*Exercise prompt*:
Look below for the line holding "67: (476, 264, 1.33)" and the line holding "81: (187, 66, 1.23)". Repeat those two and everything between, exactly.

*The data*:

----

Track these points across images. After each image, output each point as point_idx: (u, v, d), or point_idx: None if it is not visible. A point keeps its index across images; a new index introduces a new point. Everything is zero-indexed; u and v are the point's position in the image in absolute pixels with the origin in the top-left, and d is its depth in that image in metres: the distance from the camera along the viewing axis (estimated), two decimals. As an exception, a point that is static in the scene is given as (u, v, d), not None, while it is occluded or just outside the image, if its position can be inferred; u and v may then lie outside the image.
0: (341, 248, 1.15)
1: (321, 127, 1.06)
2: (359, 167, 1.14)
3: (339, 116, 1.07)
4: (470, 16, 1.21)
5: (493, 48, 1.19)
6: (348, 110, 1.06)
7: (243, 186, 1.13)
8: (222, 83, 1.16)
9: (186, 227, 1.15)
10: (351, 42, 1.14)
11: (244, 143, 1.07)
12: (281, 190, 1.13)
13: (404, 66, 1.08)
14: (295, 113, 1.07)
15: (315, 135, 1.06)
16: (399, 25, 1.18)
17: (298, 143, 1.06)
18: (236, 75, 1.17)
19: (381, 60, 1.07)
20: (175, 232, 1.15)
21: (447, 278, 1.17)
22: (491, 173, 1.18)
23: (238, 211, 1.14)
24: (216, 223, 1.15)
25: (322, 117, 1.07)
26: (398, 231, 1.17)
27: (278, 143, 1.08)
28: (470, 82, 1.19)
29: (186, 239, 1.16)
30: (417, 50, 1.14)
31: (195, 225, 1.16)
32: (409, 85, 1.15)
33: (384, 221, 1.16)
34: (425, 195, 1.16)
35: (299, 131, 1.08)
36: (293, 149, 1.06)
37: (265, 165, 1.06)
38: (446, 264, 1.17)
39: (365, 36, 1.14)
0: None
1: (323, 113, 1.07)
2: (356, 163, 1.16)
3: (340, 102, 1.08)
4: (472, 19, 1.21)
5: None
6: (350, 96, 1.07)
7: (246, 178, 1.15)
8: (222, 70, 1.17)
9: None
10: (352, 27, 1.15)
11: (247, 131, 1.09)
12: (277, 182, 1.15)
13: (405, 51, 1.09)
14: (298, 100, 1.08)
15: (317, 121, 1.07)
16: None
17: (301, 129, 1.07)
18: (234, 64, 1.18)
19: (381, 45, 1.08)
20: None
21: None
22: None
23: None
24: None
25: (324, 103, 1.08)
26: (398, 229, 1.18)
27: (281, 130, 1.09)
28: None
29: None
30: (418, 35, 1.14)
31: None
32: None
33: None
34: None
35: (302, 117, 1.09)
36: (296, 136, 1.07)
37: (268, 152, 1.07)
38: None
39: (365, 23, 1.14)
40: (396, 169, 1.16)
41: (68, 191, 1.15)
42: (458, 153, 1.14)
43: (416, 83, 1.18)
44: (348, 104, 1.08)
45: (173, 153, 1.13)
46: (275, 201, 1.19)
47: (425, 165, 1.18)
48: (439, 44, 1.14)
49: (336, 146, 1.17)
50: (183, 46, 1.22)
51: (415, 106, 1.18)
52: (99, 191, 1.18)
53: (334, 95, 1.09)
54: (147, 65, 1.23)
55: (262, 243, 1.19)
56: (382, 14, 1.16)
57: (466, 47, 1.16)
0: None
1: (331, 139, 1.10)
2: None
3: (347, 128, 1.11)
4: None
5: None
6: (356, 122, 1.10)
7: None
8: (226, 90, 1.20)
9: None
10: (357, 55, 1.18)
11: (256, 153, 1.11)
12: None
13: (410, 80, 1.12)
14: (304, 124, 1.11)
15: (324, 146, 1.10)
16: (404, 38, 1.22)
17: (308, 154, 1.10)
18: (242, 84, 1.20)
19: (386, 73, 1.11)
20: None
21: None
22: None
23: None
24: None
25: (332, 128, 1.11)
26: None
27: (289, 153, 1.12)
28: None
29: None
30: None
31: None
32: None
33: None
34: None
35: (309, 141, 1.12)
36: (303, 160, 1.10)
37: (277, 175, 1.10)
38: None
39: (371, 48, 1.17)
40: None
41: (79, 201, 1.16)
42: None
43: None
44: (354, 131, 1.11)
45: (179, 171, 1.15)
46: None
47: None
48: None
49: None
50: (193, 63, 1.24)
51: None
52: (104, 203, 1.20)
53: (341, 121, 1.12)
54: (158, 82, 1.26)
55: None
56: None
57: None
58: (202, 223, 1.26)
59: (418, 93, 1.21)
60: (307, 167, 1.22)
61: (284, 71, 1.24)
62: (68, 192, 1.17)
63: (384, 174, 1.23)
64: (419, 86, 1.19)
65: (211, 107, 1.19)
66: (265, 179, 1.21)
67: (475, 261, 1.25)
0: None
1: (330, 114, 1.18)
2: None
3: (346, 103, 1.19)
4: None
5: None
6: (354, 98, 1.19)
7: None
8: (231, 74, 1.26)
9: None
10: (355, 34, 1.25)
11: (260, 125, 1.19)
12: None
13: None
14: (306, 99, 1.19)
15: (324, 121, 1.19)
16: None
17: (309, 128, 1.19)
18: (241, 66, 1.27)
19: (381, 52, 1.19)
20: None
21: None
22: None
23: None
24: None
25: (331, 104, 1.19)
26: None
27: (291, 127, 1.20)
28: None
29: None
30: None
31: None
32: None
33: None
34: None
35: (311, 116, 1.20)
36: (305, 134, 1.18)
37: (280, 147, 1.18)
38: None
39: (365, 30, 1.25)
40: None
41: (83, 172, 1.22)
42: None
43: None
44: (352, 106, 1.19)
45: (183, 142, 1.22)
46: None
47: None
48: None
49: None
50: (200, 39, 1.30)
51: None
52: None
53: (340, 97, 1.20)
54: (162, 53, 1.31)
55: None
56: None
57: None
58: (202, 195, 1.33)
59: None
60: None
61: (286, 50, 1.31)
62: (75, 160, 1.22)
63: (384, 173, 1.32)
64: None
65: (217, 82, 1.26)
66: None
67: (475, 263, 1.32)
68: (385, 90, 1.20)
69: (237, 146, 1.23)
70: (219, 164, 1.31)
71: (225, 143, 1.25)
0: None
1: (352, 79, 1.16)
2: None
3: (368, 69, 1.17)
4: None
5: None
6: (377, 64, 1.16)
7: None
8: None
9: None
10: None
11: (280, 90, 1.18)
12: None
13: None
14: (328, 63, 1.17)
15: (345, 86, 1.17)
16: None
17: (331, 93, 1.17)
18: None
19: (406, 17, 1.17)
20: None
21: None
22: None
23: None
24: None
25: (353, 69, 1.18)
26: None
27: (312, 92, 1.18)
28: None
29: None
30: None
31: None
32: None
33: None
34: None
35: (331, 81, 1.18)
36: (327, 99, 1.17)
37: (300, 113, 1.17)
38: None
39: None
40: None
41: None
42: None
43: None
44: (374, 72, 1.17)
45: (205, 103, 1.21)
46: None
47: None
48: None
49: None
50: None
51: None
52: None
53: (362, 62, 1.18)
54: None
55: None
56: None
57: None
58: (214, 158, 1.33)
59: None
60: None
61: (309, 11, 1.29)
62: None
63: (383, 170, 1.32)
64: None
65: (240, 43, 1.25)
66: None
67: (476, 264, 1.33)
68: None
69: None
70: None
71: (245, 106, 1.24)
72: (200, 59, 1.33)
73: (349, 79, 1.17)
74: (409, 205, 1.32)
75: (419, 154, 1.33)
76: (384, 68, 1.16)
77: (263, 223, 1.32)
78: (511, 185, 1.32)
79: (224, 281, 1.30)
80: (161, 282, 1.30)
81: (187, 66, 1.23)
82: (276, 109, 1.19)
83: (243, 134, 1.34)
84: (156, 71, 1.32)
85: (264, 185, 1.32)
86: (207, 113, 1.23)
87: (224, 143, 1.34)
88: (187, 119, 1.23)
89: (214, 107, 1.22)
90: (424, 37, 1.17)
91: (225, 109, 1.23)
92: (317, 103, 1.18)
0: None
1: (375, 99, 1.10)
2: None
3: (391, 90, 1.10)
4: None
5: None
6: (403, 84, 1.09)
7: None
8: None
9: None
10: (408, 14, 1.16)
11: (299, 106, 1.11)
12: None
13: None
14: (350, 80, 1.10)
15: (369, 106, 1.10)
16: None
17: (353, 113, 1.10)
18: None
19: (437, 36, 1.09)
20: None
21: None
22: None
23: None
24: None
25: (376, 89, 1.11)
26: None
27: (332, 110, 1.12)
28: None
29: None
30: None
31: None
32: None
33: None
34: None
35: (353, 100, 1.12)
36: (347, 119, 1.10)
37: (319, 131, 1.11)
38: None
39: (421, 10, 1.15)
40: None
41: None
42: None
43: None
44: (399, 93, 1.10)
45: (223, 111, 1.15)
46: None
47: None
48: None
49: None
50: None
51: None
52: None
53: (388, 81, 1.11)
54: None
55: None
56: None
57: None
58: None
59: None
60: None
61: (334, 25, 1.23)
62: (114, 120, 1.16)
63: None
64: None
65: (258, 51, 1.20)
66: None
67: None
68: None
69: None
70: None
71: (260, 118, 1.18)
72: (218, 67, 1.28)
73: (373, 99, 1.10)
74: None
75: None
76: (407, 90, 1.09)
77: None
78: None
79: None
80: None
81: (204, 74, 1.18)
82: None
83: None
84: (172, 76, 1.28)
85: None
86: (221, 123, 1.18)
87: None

----

*Task answer*:
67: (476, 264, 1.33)
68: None
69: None
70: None
71: (245, 106, 1.24)
72: (200, 59, 1.33)
73: (349, 79, 1.17)
74: (409, 205, 1.32)
75: (419, 154, 1.33)
76: (384, 68, 1.16)
77: (263, 223, 1.32)
78: (511, 185, 1.32)
79: (224, 281, 1.30)
80: (161, 282, 1.30)
81: (187, 66, 1.23)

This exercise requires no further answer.